Records supplied.
########

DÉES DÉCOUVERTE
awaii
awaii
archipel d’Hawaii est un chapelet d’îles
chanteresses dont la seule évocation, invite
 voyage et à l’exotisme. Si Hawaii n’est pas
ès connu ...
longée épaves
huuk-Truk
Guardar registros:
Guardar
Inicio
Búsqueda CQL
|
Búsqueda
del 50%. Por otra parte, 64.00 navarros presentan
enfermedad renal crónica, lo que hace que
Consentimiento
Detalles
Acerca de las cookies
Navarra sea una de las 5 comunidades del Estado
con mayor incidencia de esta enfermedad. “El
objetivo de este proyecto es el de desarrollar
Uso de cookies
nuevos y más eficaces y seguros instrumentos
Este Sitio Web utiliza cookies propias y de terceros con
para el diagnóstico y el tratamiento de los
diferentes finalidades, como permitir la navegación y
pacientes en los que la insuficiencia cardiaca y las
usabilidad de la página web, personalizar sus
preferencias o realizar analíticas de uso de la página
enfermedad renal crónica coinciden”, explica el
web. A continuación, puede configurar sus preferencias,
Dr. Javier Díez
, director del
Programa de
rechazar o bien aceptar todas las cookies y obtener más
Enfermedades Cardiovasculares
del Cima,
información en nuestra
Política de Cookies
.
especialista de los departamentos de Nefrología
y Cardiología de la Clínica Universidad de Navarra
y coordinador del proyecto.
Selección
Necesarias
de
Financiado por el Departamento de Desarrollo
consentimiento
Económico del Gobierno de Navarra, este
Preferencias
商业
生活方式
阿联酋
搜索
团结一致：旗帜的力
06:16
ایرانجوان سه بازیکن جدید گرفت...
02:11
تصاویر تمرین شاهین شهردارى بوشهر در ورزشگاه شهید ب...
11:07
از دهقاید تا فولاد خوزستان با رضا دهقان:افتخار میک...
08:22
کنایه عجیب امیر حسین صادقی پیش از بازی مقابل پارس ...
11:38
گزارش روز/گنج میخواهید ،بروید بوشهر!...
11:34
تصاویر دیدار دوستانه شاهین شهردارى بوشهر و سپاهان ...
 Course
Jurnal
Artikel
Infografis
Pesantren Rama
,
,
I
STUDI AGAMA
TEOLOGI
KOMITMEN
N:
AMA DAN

########

Please count the lines in the material above where the word "renal" occurs, and give only the number.

Completed task. 2